Added GLU activation function and Gated activation function (#329)

* Added GLU activation function and gated activation function * Ran pre-commit * Ran pre commit * Removed old sigmoid implementation to match with main * Removed gated activation from __init__.py * Removed unused test cases * Removed unused imports * format / docstring --------- Co-authored-by: Awni Hannun <awni@apple.com>
2025-10-31 16:21:27 +08:00 · 2024-01-08 16:13:16 +02:00
parent 026ef9aae4
commit 022a944367
3 changed files with 46 additions and 0 deletions
--- a/python/mlx/nn/layers/init.py
+++ b/python/mlx/nn/layers/init.py
@@ -4,6 +4,7 @@ from mlx.nn.layers.activations import (
    CELU,
    ELU,
    GELU,
+    GLU,
    SELU,
    Hardswish,
    LeakyReLU,
@@ -25,6 +26,7 @@ from mlx.nn.layers.activations import (
    gelu,
    gelu_approx,
    gelu_fast_approx,
+    glu,
    hardswish,
    leaky_relu,
    log_sigmoid,
--- a/python/mlx/nn/layers/activations.py
+++ b/python/mlx/nn/layers/activations.py
@@ -1,6 +1,7 @@
 # Copyright © 2023 Apple Inc.

 import math
+from typing import Any

 import mlx.core as mx
 from mlx.nn.layers.base import Module
@@ -162,6 +163,43 @@ def gelu_fast_approx(x):
    return x * mx.sigmoid(1.773 * x)


+def glu(x: mx.array, axis: int = -1) -> mx.array:
+    r"""Applies the gated linear unit function.
+
+    This function splits the ``axis`` dimension of the input into two halves
+    (:math:`a` and :math:`b`) and applies :math:`a * \sigma(b)`.
+
+    .. math::
+        textrm{GLU}(x) = a * \sigma(b)
+
+    Args:
+        axis (int): The dimension to split along. Default: ``-1``.
+    """
+    a, b = mx.split(x, indices_or_sections=2, axis=axis)
+    return a * mx.sigmoid(b)
+
+
+class GLU(Module):
+    r"""Applies the gated linear unit function.
+
+    This function splits the ``axis`` dimension of the input into two halves
+    (:math:`a` and :math:`b`) and applies :math:`a * \sigma(b)`.
+
+    .. math::
+        textrm{GLU}(x) = a * \sigma(b)
+
+    Args:
+        axis (int): The dimension to split along. Default: ``-1``.
+    """
+
+    def __init__(self, axis: int = -1):
+        super().__init__()
+        self.axis = axis
+
+    def __call__(self, x) -> Any:
+        return glu(x=x, axis=self.axis)
+
+
 def step(x: mx.array, threshold: float = 0.0):
    r"""Applies the Step Activation Function.
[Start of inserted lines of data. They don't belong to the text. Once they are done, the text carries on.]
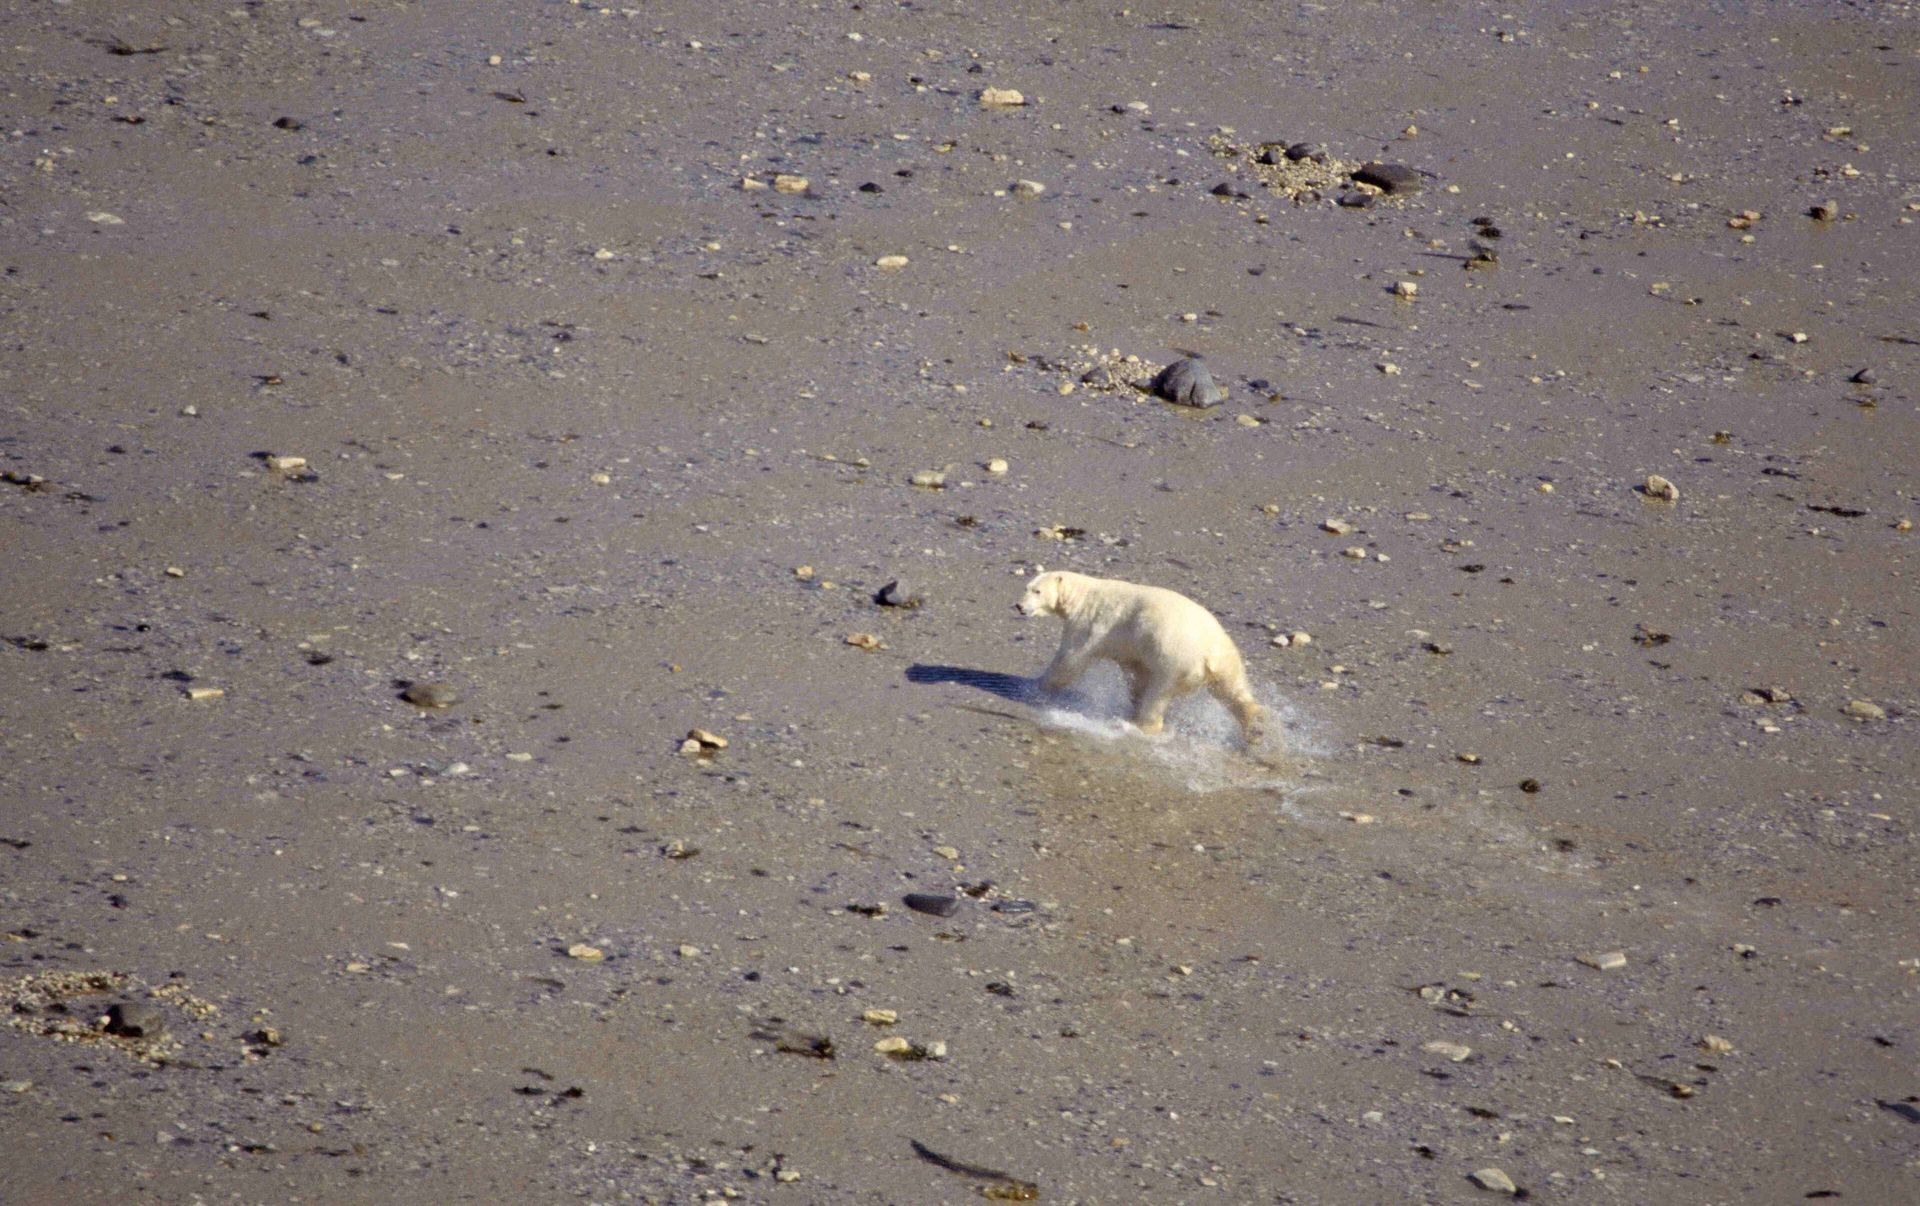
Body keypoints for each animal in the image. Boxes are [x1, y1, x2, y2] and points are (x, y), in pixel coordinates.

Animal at [1015, 570, 1266, 746]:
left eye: (1037, 591)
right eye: (1026, 587)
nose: (1019, 605)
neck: (1081, 595)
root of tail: (1208, 654)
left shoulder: (1091, 623)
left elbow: (1071, 659)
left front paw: (1036, 685)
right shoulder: (1134, 645)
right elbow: (1137, 672)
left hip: (1175, 662)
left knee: (1158, 695)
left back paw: (1140, 726)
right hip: (1227, 657)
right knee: (1232, 690)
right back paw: (1256, 726)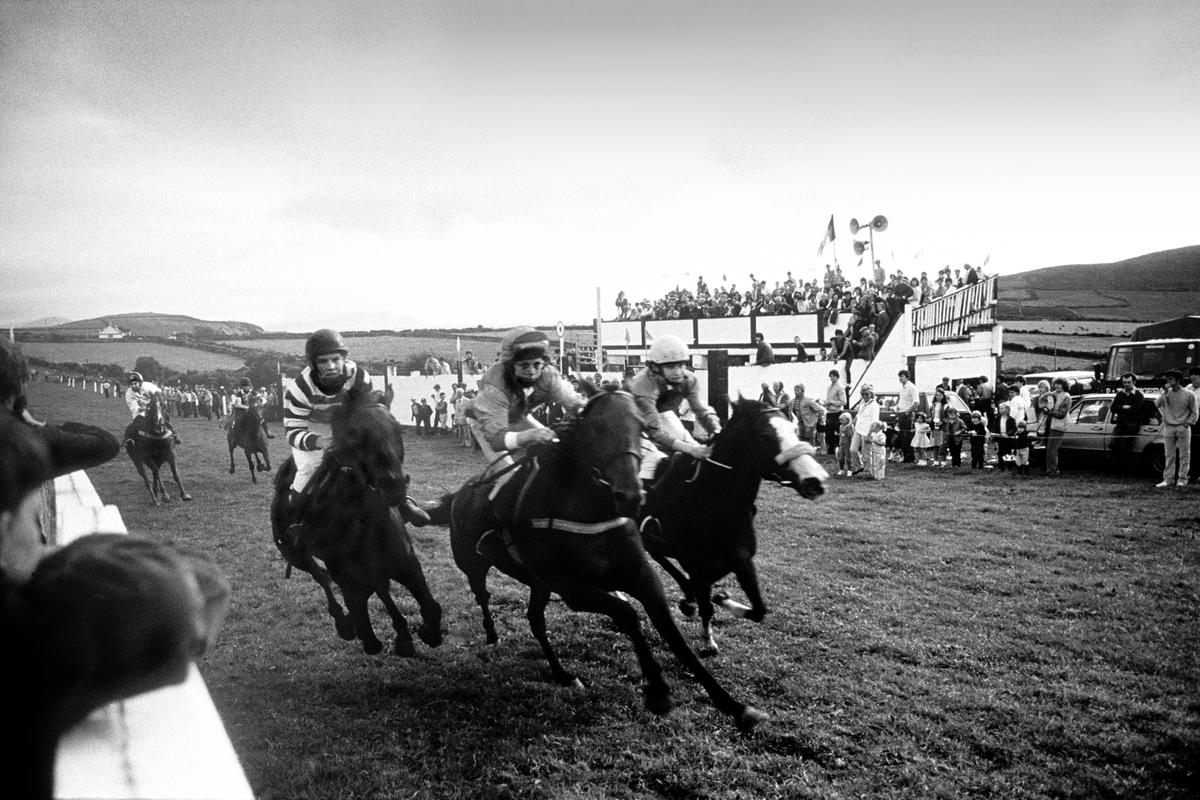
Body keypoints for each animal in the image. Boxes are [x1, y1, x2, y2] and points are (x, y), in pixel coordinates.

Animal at [270, 381, 444, 657]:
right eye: (353, 434)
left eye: (396, 427)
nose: (393, 484)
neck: (363, 520)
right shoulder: (346, 574)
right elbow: (361, 611)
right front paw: (382, 633)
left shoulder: (406, 562)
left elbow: (428, 605)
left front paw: (418, 632)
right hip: (294, 554)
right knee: (320, 577)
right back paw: (343, 622)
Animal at [429, 388, 768, 734]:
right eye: (596, 429)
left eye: (642, 428)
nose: (631, 495)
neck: (591, 514)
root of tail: (457, 496)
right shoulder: (574, 589)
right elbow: (628, 614)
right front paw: (658, 691)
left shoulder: (642, 576)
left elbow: (672, 632)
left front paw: (734, 705)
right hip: (473, 564)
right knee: (482, 595)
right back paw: (492, 634)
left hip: (539, 583)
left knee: (535, 620)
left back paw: (563, 674)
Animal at [643, 398, 830, 652]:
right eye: (765, 436)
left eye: (795, 429)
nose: (815, 480)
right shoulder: (697, 565)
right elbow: (706, 606)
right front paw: (708, 639)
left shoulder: (741, 560)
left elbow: (759, 611)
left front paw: (720, 598)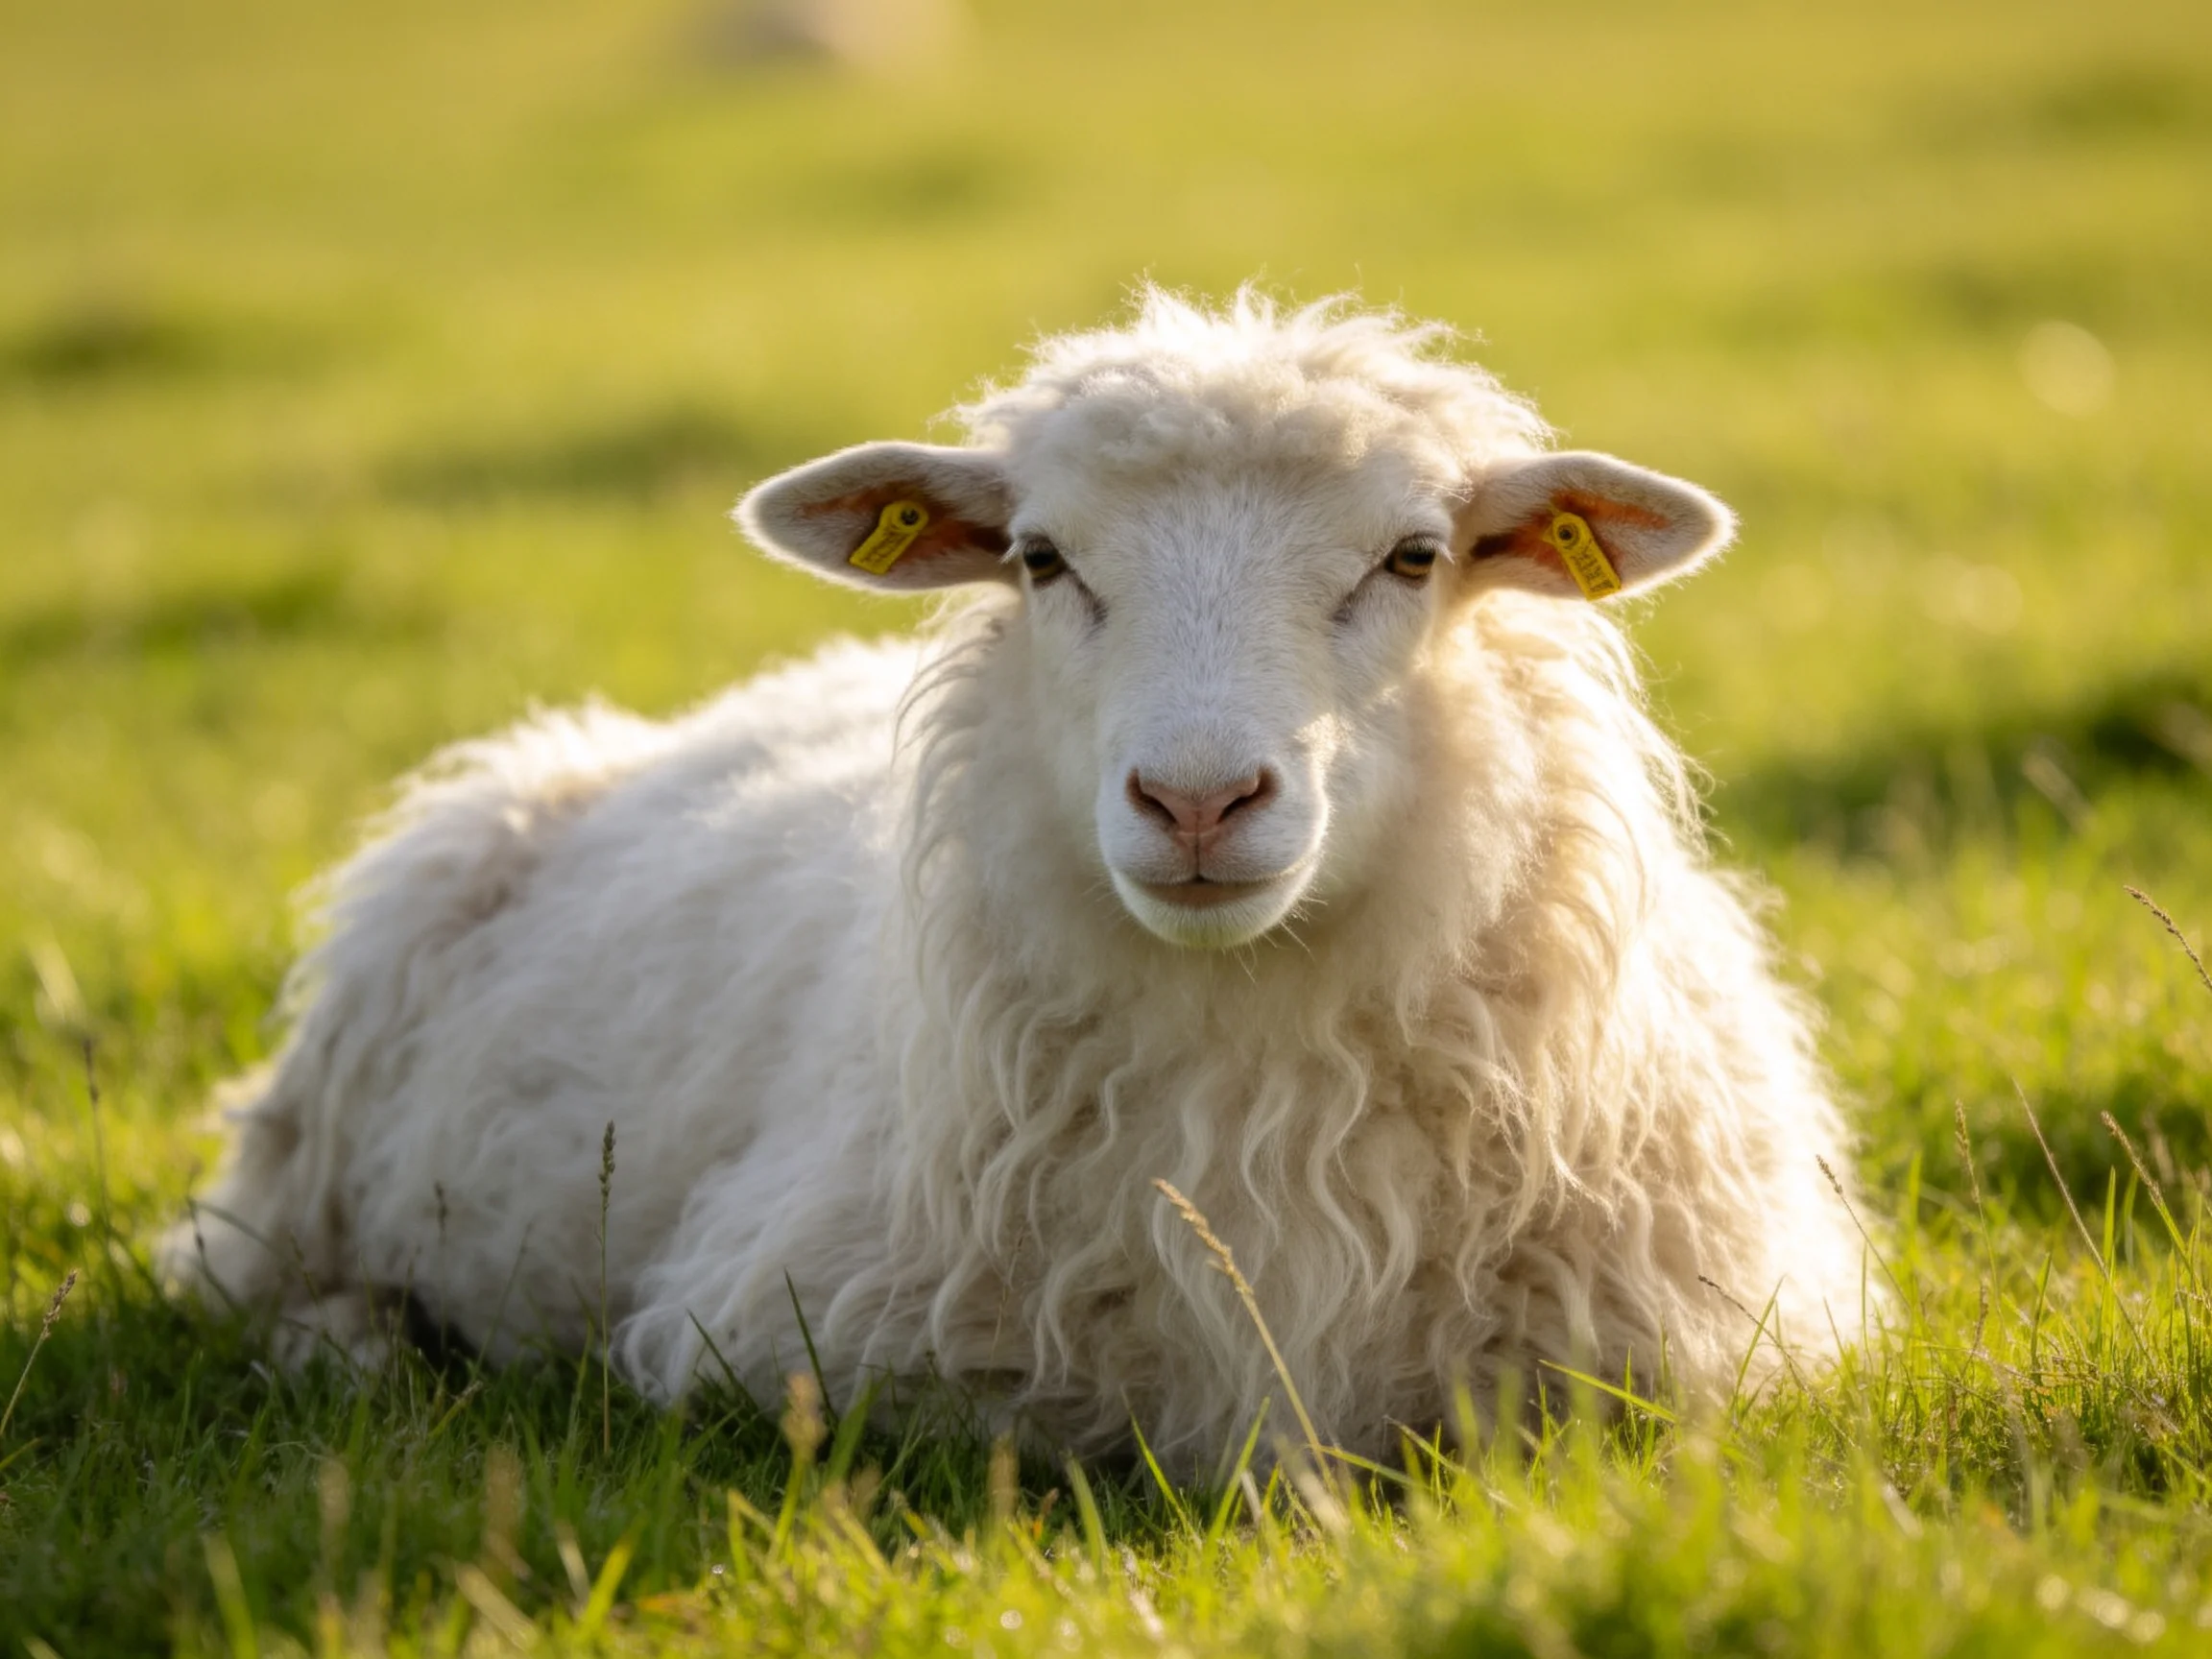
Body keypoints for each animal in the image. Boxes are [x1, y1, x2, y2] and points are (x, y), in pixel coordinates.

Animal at [163, 287, 1867, 1466]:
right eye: (1044, 560)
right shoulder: (810, 1346)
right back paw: (359, 1354)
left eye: (1413, 557)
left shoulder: (1692, 1359)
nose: (1198, 799)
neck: (1251, 1068)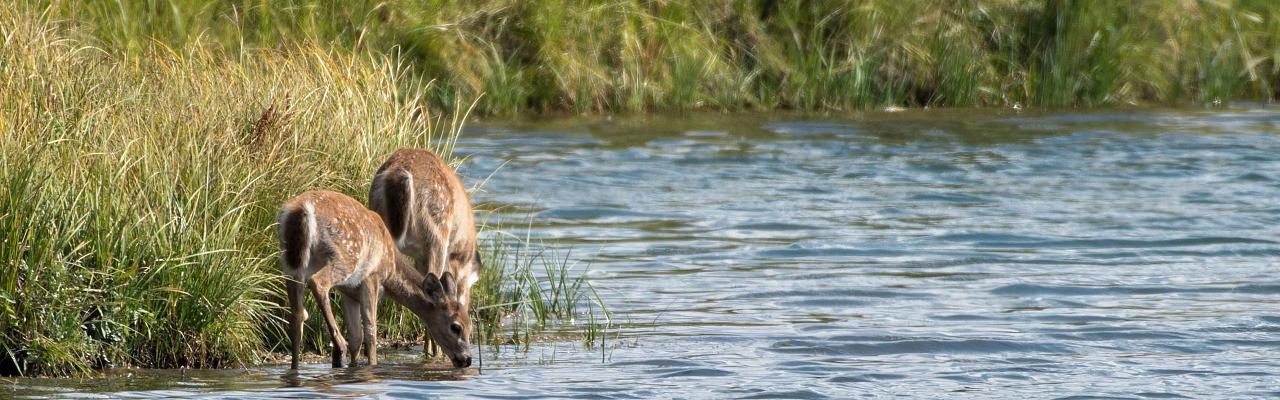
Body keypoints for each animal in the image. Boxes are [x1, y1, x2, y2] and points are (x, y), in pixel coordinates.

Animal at [277, 191, 473, 369]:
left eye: (470, 325)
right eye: (456, 327)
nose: (467, 360)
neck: (391, 270)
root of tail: (302, 210)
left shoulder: (348, 291)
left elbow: (356, 336)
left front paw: (355, 367)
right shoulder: (371, 278)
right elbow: (371, 333)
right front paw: (371, 366)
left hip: (291, 264)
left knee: (297, 318)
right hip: (345, 256)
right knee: (318, 282)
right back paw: (339, 345)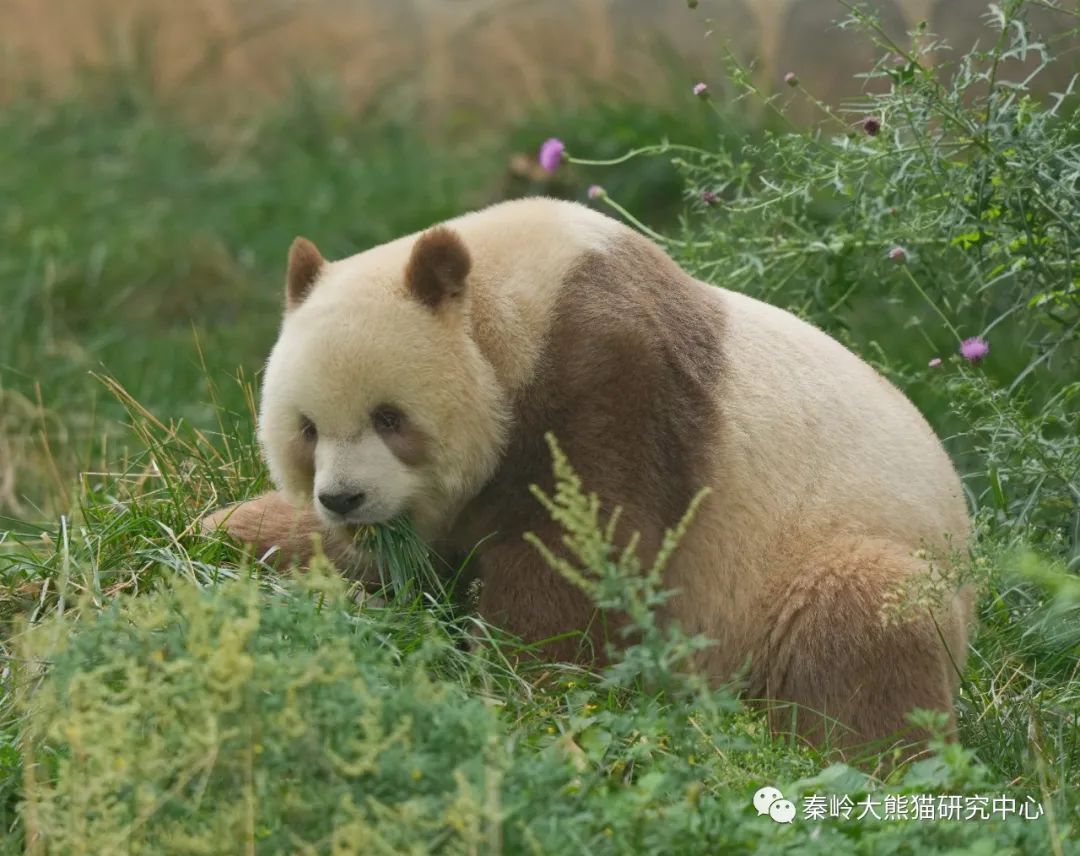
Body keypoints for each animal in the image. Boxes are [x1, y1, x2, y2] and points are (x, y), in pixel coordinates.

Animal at [202, 197, 973, 755]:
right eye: (307, 429)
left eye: (390, 417)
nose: (344, 497)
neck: (515, 305)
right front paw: (226, 528)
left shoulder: (610, 381)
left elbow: (579, 557)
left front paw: (519, 687)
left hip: (827, 555)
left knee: (860, 623)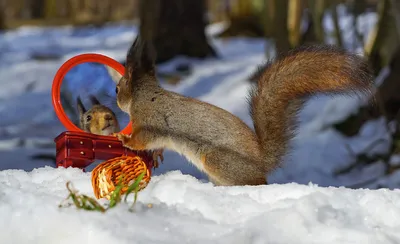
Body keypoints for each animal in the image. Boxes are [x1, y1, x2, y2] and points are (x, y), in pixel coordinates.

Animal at [111, 35, 372, 185]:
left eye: (116, 88)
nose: (116, 102)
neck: (146, 95)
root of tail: (261, 162)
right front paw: (156, 154)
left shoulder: (149, 120)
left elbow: (143, 139)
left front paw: (124, 139)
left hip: (217, 161)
--- a/python/tests/test_nn.py
+++ b/python/tests/test_nn.py
@@ -789,6 +789,12 @@ class TestLayers(mlx_tests.MLXTestCase):
        self.assertEqual(y.shape, [5])
        self.assertEqual(y.dtype, mx.float32)

+    def test_glu(self):
+        x = mx.array([[[1.0, 2.0, 3.0, 4.0]]], dtype=mx.float32)
+        y = mx.array([[[0.952574, 1.96403]]], dtype=mx.float32)
+        out = nn.glu(x)
+        self.assertEqualArray(out, y)
+
    def test_rope(self):
        for kwargs in [{}, {"traditional": False}, {"base": 10000}, {"scale": 0.25}]:
            rope = nn.RoPE(4, **kwargs)